• _Document source_:
---*---
Afin de se protéger de la copie et de la diffusion sur les réseaux P2P, les industriels du disque cherchent à mettre au point des technologies rendant la diffusion illégale de leur musique impossible. Malheureusement, cette stratégie ne semble pas adaptée. Tout d’abord parce qu’elle pénalise au premier chef le client qui a payé pour acheter un disque. En effet, les dispositifs anti-copie ont bien souvent des effets secondaires : impossibilité de lire le disque sur certains lecteurs (baladeur, PC ou auto radio), impossibilité de les transformer en mp3 pour son usage personnel, impossibilité de faire une copie de sauvegarde, etc. En fait, c’est une atteinte au droit à la copie privée. De plus, ces protections, qui requièrent des budgets de recherche et développement importants, sont en général détournées en quelques semaines, voire quelques jours. Elles n’apportent donc pas vraiment de solution au problème de la copie illégale tout en pénalisant l’utilisateur légitime. On imagine mal comment traiter ses clients avec moins de respect… ah, si ! en les attaquant en justice, ce que les industriels de la musique n’ont pas hésité à faire, avec condamnation et dommages et intérêts faramineux à la clé.
---*---
• _Liste des tâches_:
1: D'après le texte sur les protections anti-copie, pourquoi la stratégie des industriels du disque ne semble-t-elle pas adaptée ? Répondez en une à trois phrases.
2: Poursuivez le texte sur les protections anti-copie des disques après sa dernière phrase.

[Coordonnées des points clés de pose]
---*---
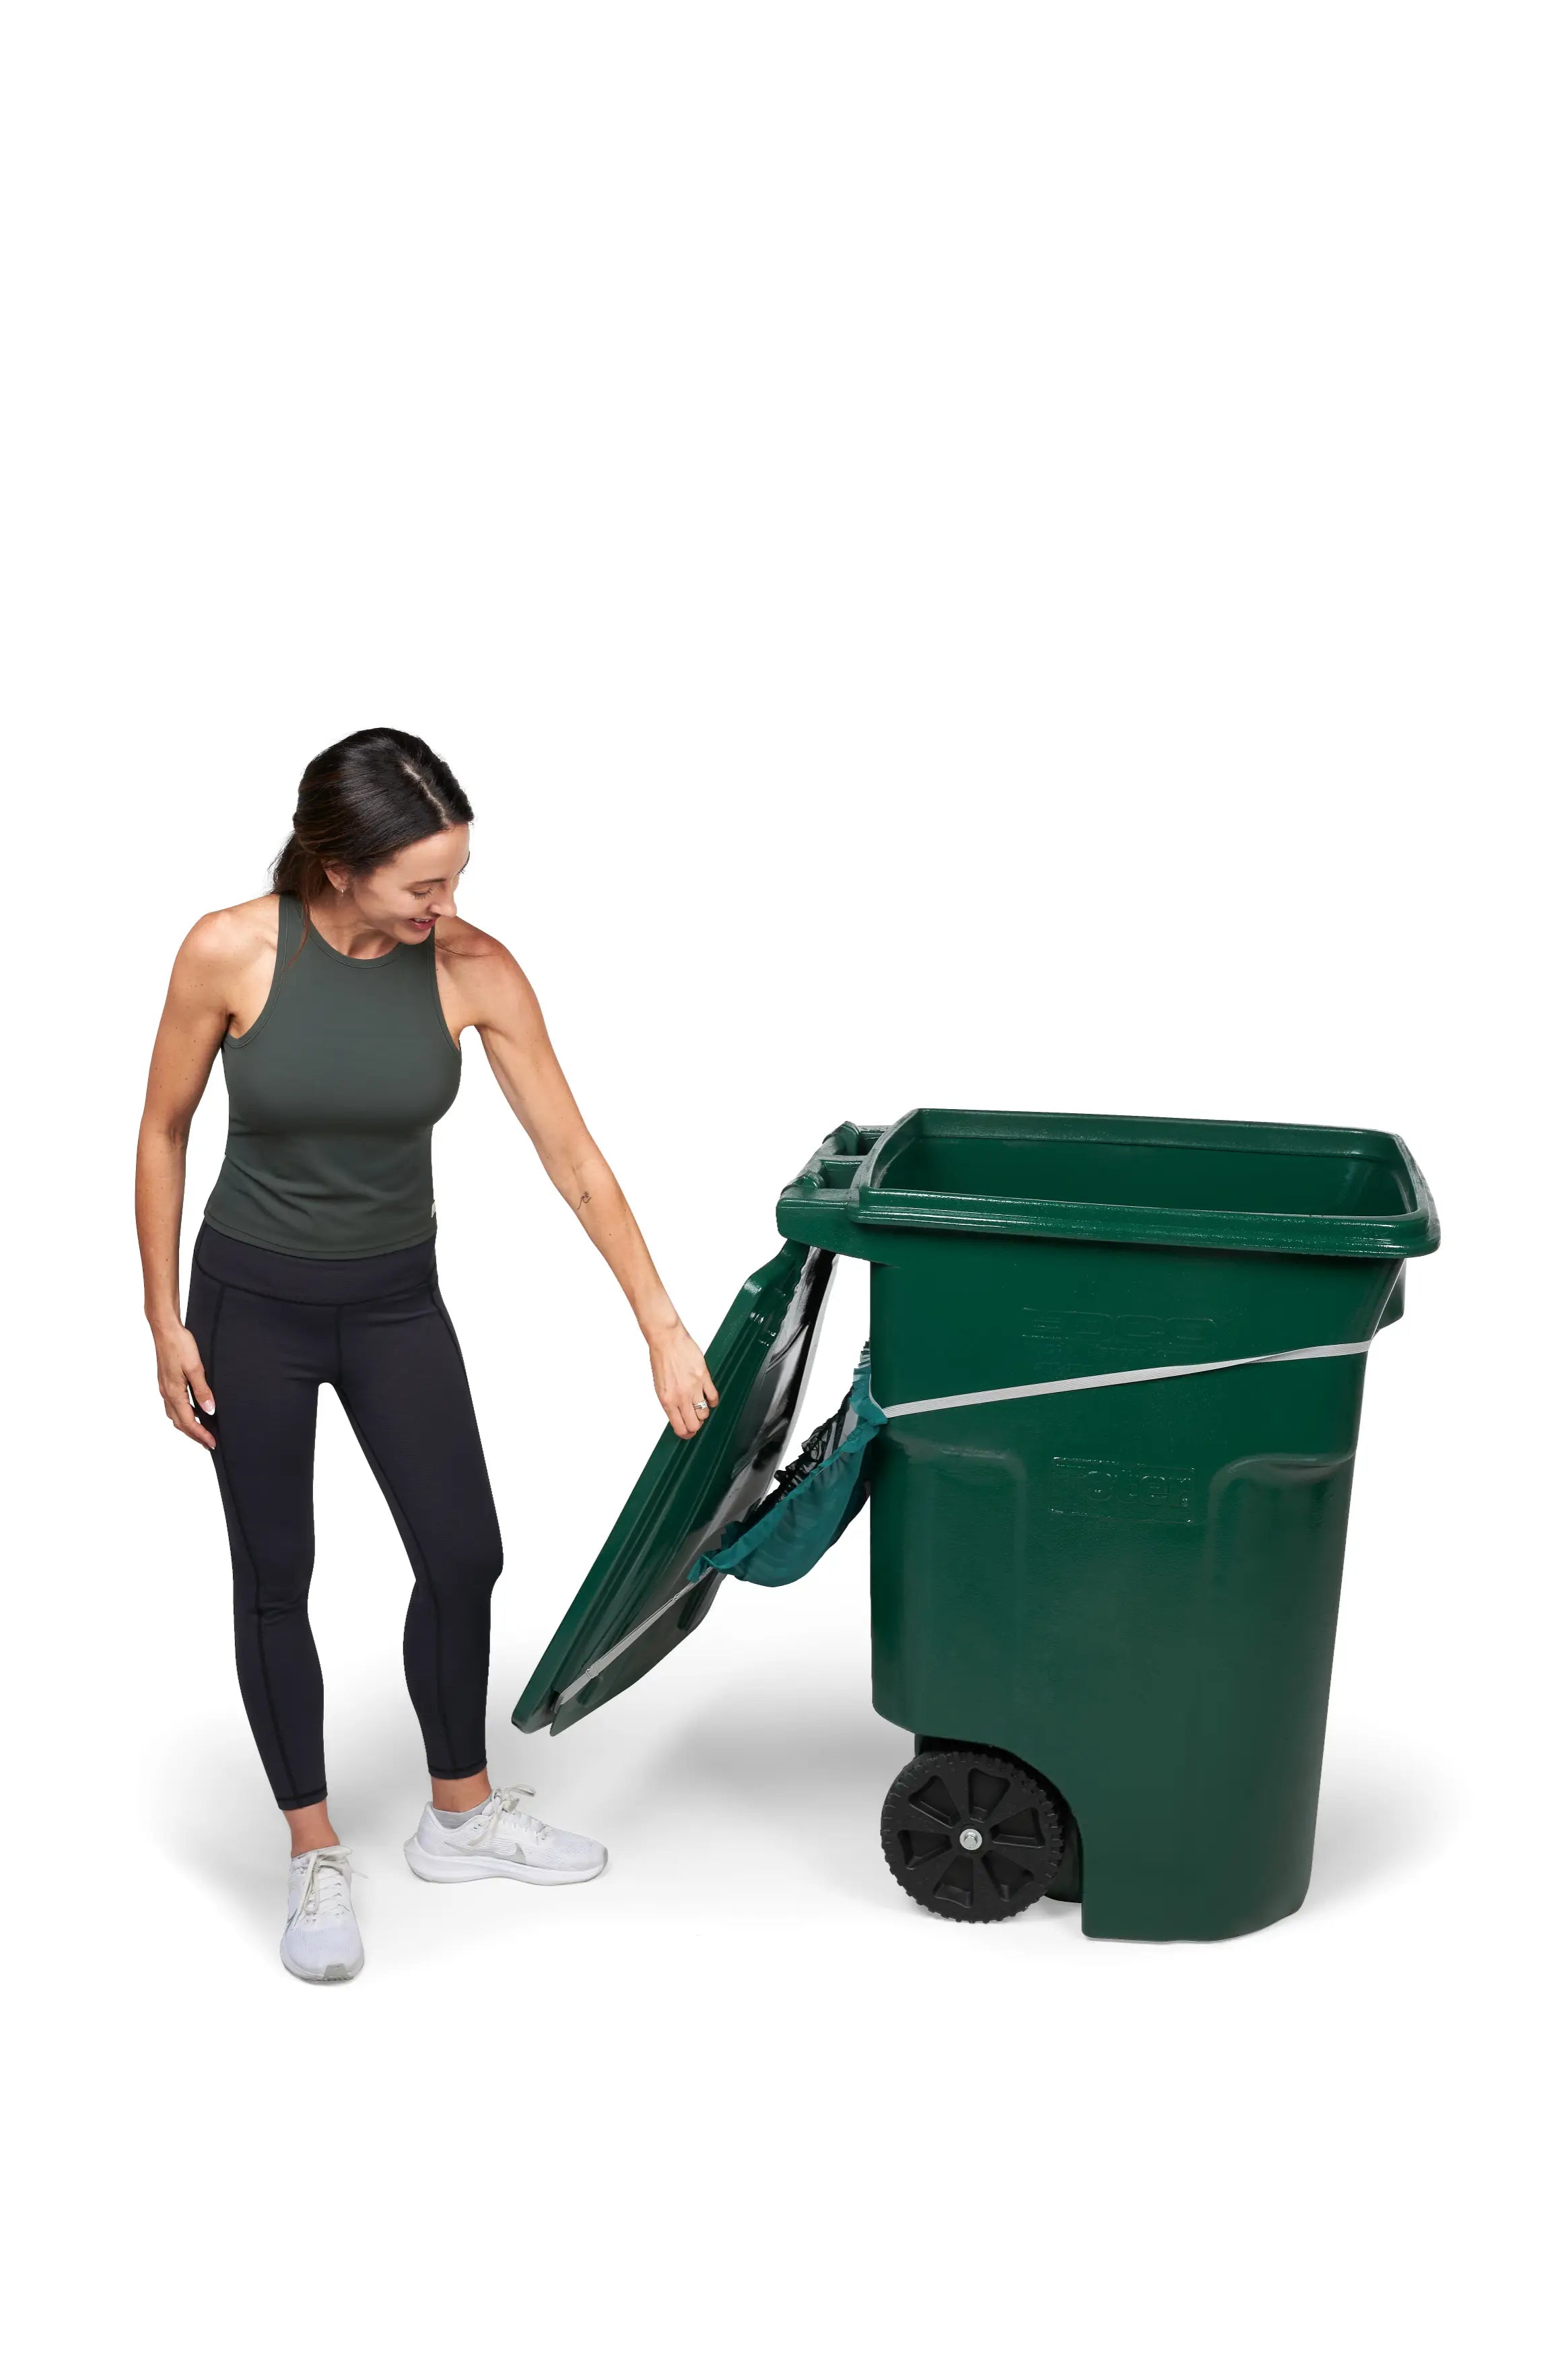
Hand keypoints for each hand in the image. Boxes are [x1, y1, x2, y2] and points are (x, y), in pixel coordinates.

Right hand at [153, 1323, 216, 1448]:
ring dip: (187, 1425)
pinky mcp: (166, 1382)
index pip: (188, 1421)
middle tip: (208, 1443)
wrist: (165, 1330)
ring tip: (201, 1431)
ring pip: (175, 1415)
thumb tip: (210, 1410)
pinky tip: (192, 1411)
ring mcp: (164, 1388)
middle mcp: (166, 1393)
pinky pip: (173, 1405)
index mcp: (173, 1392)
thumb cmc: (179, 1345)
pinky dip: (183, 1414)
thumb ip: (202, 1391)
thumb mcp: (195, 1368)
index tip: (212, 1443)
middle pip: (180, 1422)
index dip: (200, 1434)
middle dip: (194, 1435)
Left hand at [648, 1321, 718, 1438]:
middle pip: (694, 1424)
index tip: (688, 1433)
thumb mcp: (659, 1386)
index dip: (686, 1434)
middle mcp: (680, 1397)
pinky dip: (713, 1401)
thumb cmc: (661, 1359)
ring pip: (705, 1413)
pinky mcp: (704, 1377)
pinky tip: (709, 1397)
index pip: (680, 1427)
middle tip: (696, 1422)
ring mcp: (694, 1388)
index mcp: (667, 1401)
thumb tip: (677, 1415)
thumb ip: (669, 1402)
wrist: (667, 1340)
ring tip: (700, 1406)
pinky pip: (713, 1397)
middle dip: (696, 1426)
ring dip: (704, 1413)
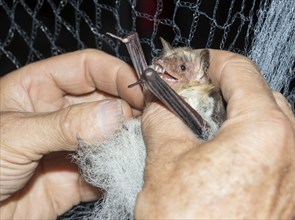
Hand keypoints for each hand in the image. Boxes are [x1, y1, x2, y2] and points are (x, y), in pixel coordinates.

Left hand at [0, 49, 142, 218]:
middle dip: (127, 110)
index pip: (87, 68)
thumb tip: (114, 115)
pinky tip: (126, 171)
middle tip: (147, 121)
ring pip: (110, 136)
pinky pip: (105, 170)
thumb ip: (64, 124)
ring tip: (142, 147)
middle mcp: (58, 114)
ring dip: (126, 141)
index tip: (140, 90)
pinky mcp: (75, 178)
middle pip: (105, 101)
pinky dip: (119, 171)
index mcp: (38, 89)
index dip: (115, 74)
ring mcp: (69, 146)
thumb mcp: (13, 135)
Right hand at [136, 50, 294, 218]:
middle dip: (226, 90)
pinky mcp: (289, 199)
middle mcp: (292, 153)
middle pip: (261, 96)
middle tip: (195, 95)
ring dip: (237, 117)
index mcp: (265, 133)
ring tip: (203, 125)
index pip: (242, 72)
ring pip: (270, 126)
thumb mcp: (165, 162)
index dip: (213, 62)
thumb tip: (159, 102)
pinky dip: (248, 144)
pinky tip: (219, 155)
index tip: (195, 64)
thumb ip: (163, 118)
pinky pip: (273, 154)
---*---
• _Réponses par numéro_:
1: Cette stratégie pénalise d'abord le client qui a payé son disque, car les dispositifs anti-copie l'empêchent souvent de lire le disque sur certains lecteurs, de le convertir en mp3 pour son usage personnel ou d'en faire une copie de sauvegarde. De plus, ces protections exigent des budgets de recherche et développement importants, mais elles sont en général détournées en quelques semaines, voire quelques jours. Elles ne résolvent donc pas vraiment le problème de la copie illégale et pénalisent l'utilisateur légitime.

2:
De plus, le « pirate » n’écoute pas la musique de la même façon que le consommateur des années 80 : il télécharge beaucoup, même des morceaux et des artistes qu’il ne connaît pas et ainsi explore, découvre d’une manière qui lui serait impossible si il devait acheter tous les CD. Sur la masse de musique qu’il télécharge, il n’en conservera peut-être qu’une partie, mais en ayant considérablement élargi son panorama musical, un enrichissement culturel majeur et une véritable chance pour la création et la diversité. Les modèles payant ignorent complètement cette nouvelle approche des choses.
Quelques idées pour sortir de l'impasse ?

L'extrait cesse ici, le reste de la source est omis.